After the teacher asked if anyone had
a sacred place
and the students figeted and shrank

in their chairs, the most serious of them all
said it was his car,
being in it alone, his tape deck playing

things he'd chosen, and the others knew the truth
had been spoken
and began speaking about their rooms

their hiding places, but the car kept coming up
the car in motion,
music filling it, and sometimes one other person

who understood the bright alter of the dashboard
and how far away
a car could take him from the need

to speak, to answer, the key
in having a key
and putting it in, and going

Wordless Wednesday: Middle School Pajama Party




(Sort of Wordless Wednesday) Sweet, well behaved children, home-made hot chocolate, cookies, games, and pajamas at school- What fun!!

Sunday, February 3, 2008

Blood, sweat and tears

I feel ridiculously foolish...and I am in a tad bit of pain.
Spent most of today at a local emergency medical site...slammed my finger in the car door. This is completely why they call these things "accidents." I honestly do not know how this happened! I just recall snatching my hand out of the door and seeing the blood gush.

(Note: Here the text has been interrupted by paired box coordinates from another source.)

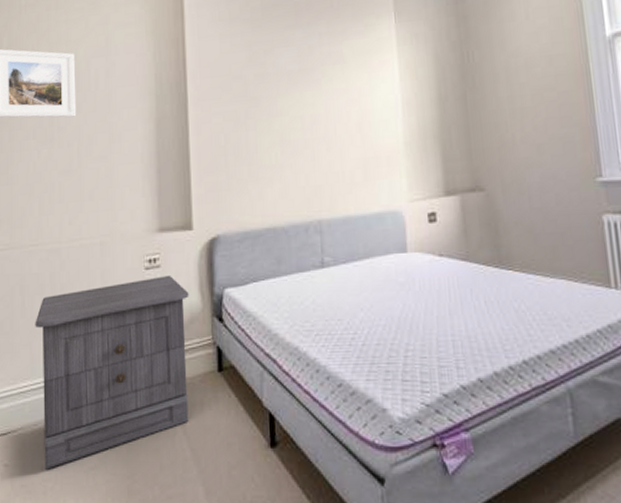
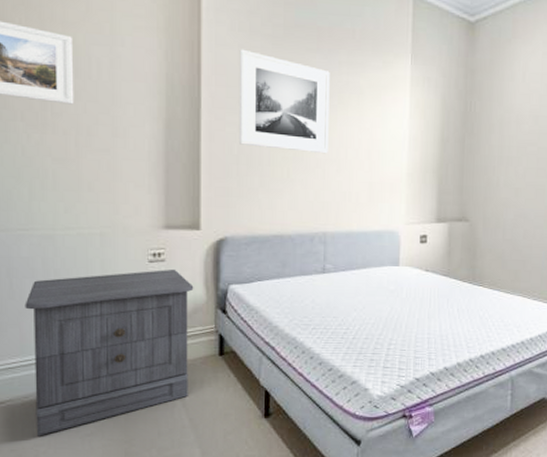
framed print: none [220,37,316,135] -> present [238,49,330,154]

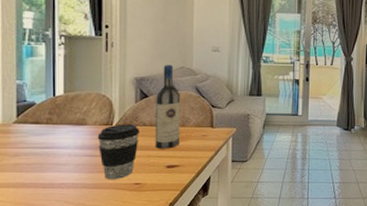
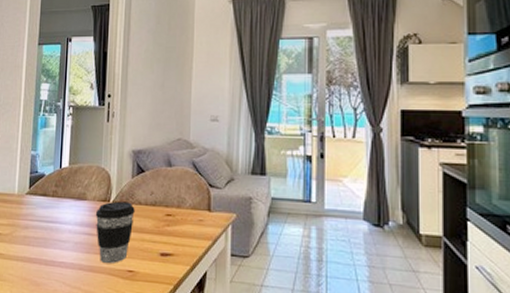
wine bottle: present [155,64,181,149] -> none [149,136,177,233]

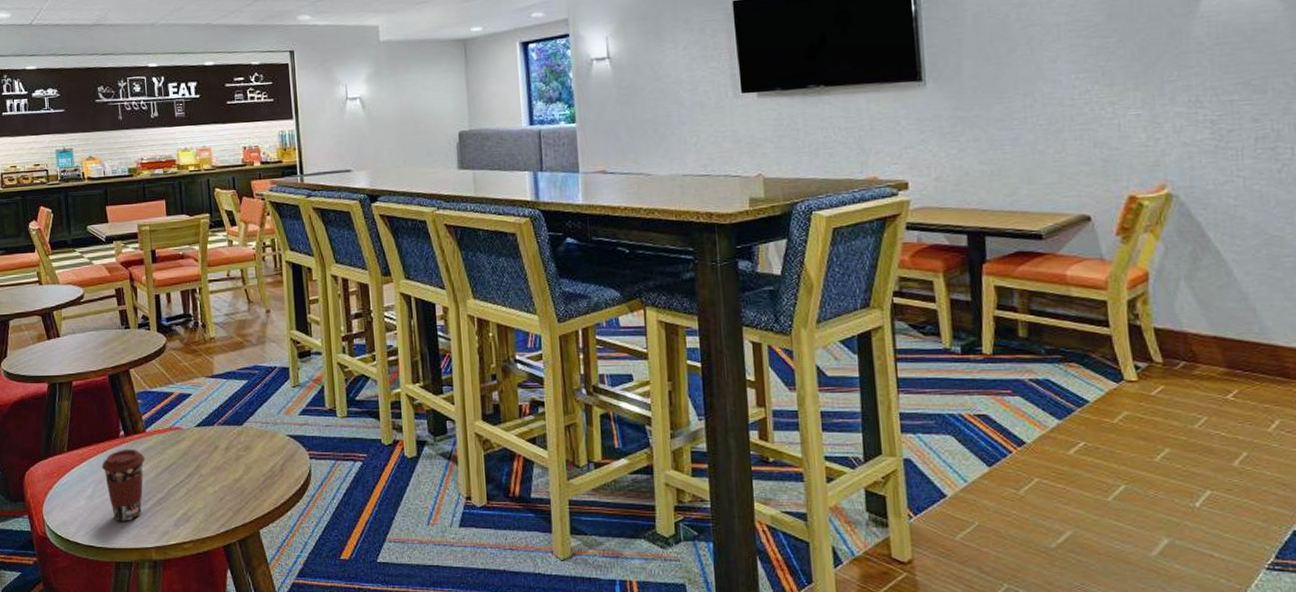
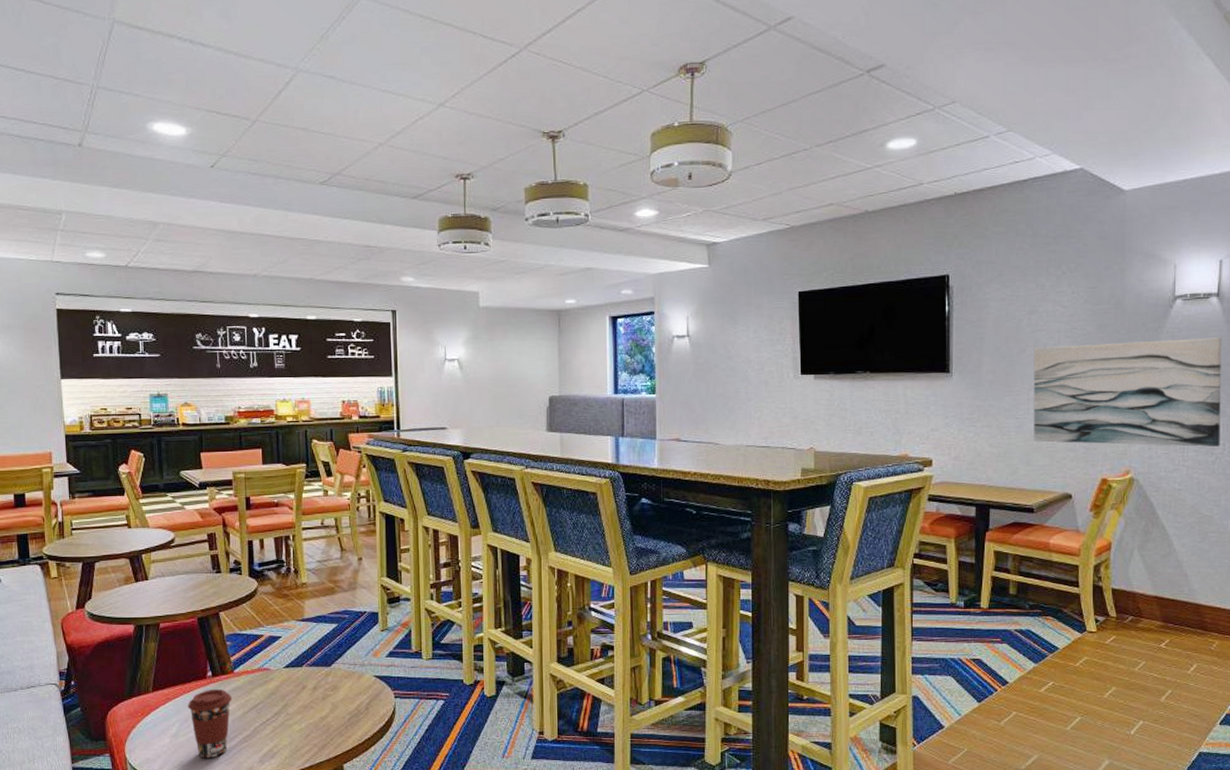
wall art: none [1026,19,1287,156] -> present [1034,337,1221,447]

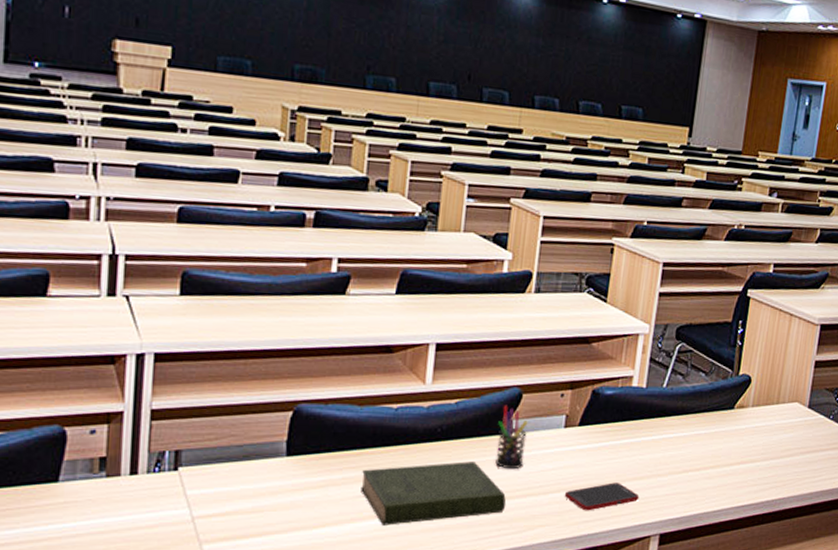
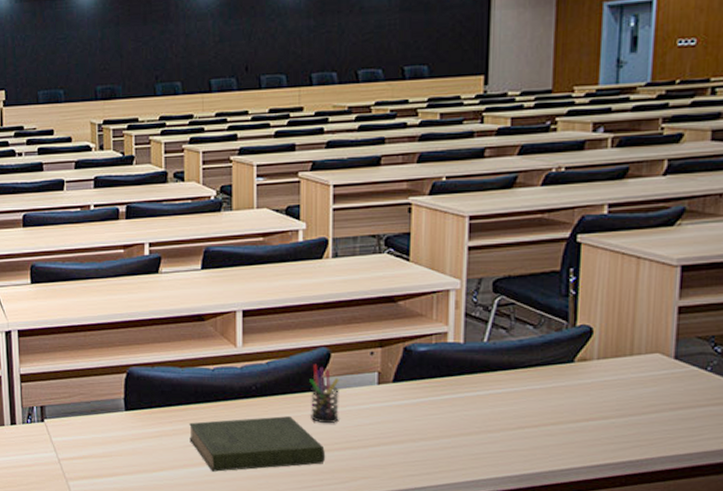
cell phone: present [564,482,640,511] -> none [385,438,469,465]

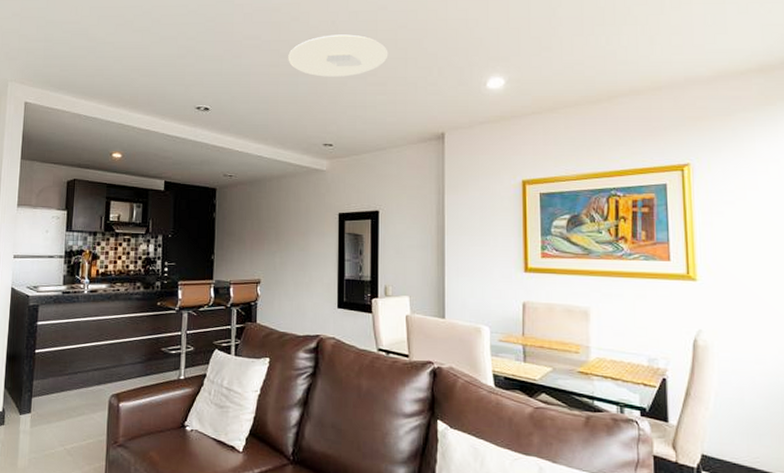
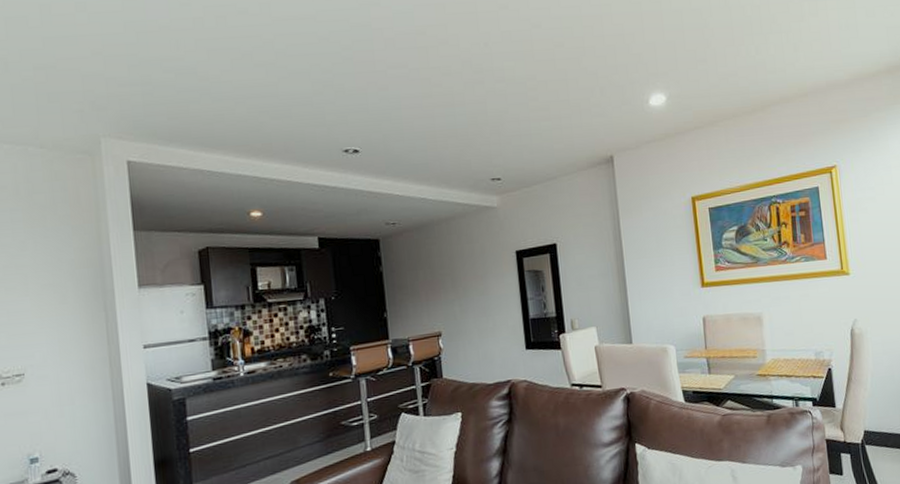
ceiling light: present [288,34,388,77] -> none [441,56,548,106]

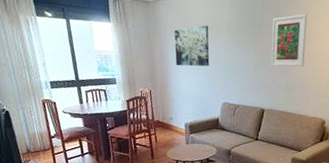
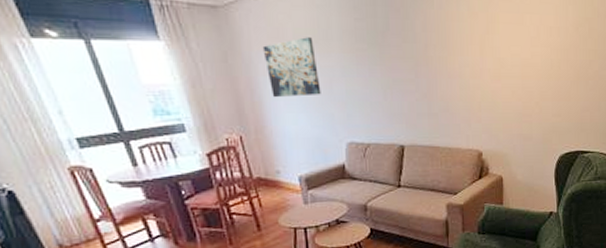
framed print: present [271,14,308,67] -> none [400,14,448,87]

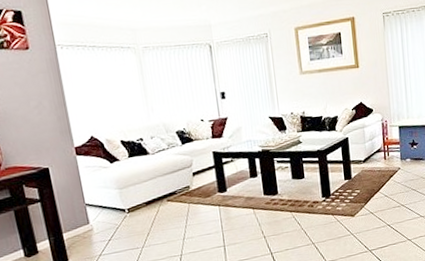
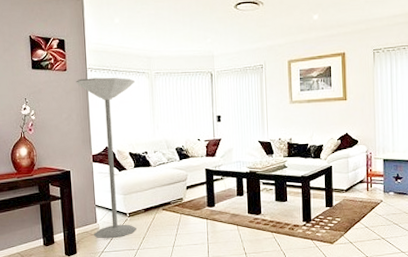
floor lamp: none [43,54,139,241] -> present [76,77,137,239]

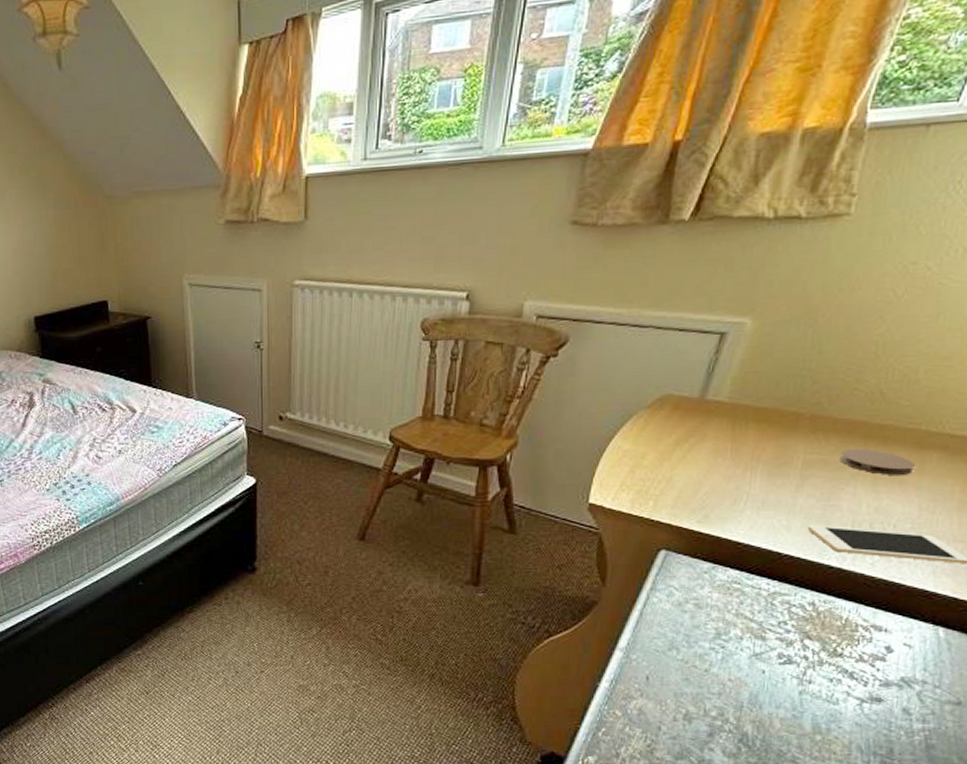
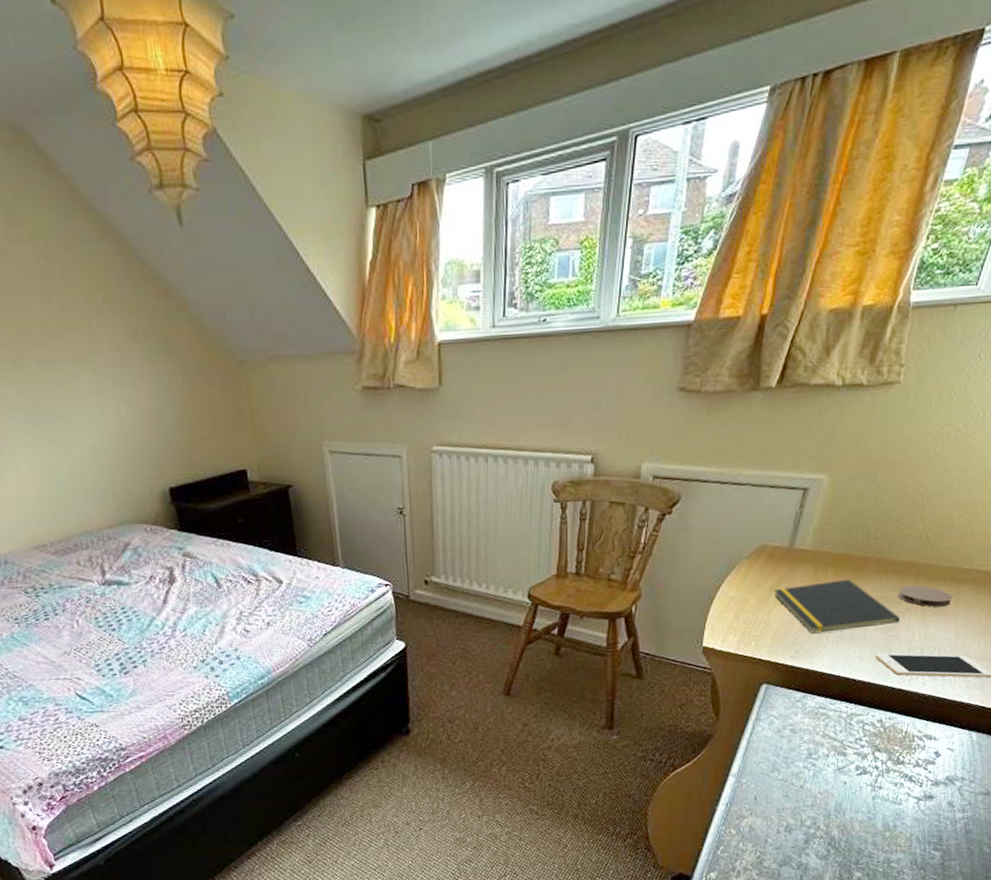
notepad: none [678,437,842,497] -> present [773,579,900,634]

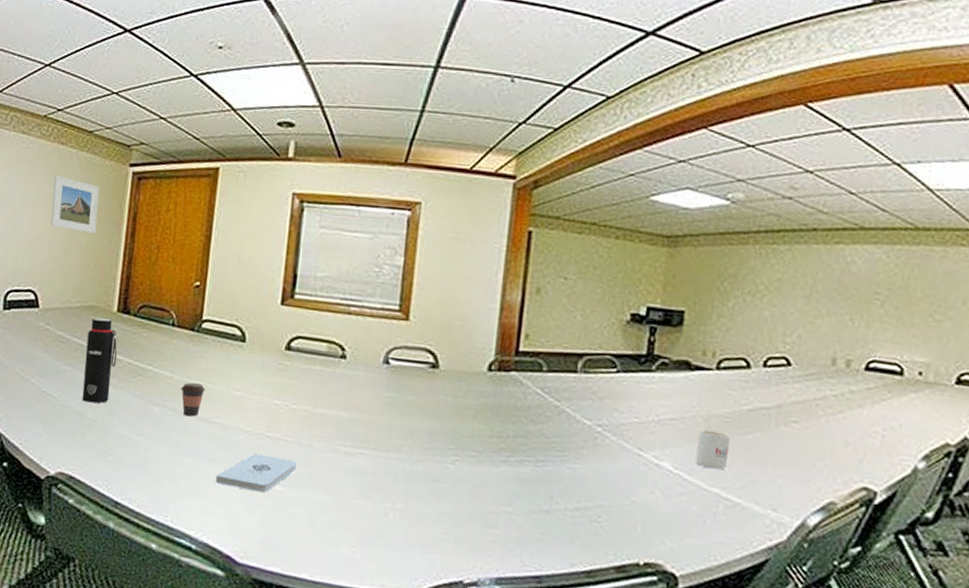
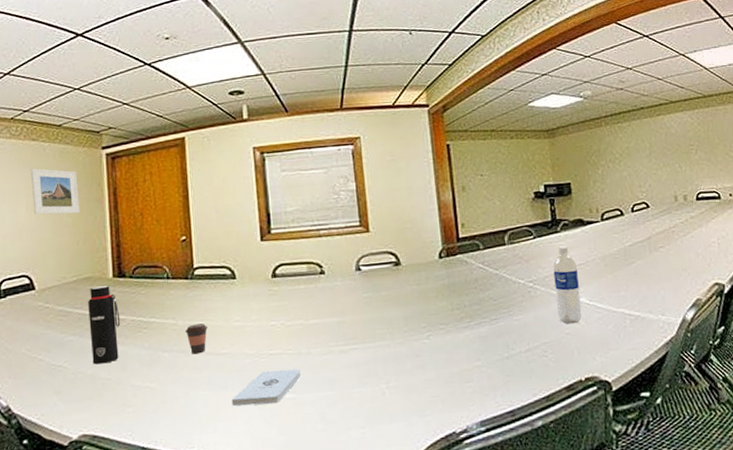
water bottle: none [626,390,668,492] -> present [553,246,582,324]
mug: present [696,429,731,470] -> none [600,266,625,295]

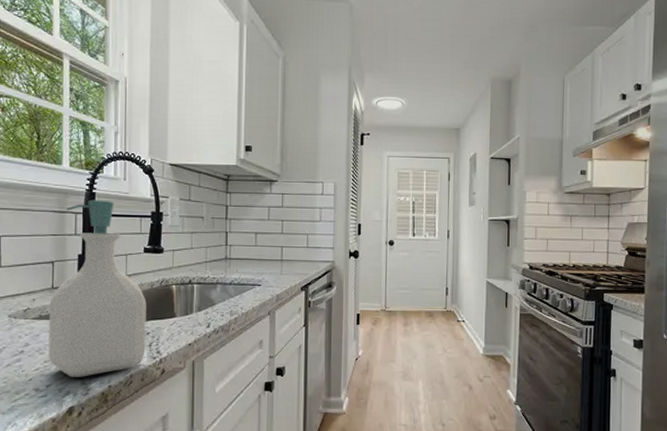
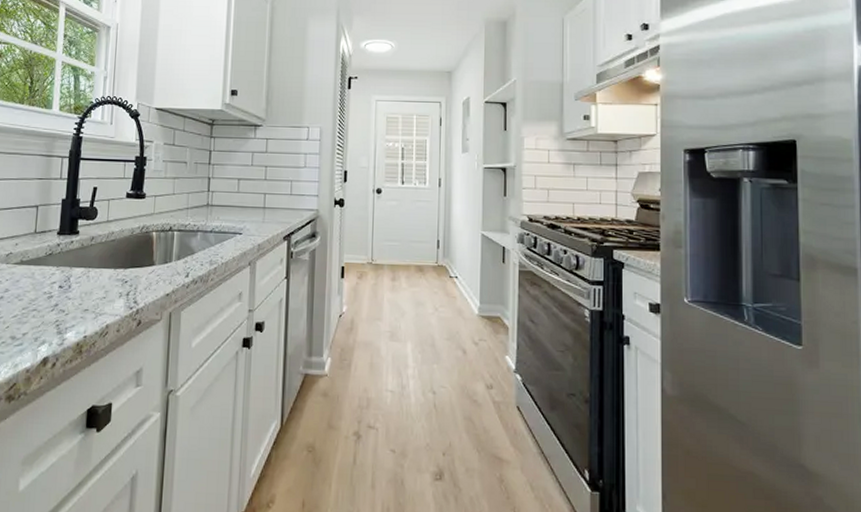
soap bottle: present [48,199,146,377] -> none [27,143,126,326]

I was worrying about my fabulous boots that I got for Christmas (LOL); no blood stains on them, when all of a sudden...the pain hit!
Let's just say that I would be the first person to spill the beans if anyone was ever threatening to make me reveal secrets by removing my fingernails! (You know you've seen that on movies, where they use torture tactics to make people talk!) Anyway, I had seven shots, three x-rays, one fingernail removed, stitches in the nail bed, two perscriptions, and a woozy head when it was all said and done. I am THE worst kind of baby with NO tolerance for pain. The husband most likely has sore spots on his hand where I grabbed and held so tight.
So, I have been resting in bed the rest of the day coasting on a cloud of pain medicine. I will be fine...just wanted to admit to being THE clumsiest person on earth. This post has taken FOREVER to type, so I am going to go crawl back beneath my cozy comforter now.
Hope you had a nice weekend!

Friday, February 1, 2008

Old Photo Friday- 5 Generations

Butter beans, fresh field peas, snap beans, fried chicken, home-made buttermilk buiscuits, sweet tea, and Milky Way cake. These days are long gone. This photo, circa 1989, represents my heritage. My father's people are from Dublin, Georgia...down home seriously southern folks who know how to cook and know how to eat. Besides me and the daughter, my father is the only one in the photo that is still living. In years past, he has had to bury both of these women who helped raise him into the most amazing man. I ADORE my dad. He has taught me so much in my life- about generosity, work ethic, loyalty, patience, and unconditional love. This is the man that I had to tell, at seventeen, that I was pregnant. This is the man who was disappointed, but did not take long to wrap his arms around me and say, "It's going to be alright." This is the man that I am so thankful to have in my life. I could not have asked God for better parents. Just wait until you meet my mom!

Have a fabulous weekend...hope you are able to enjoy your family!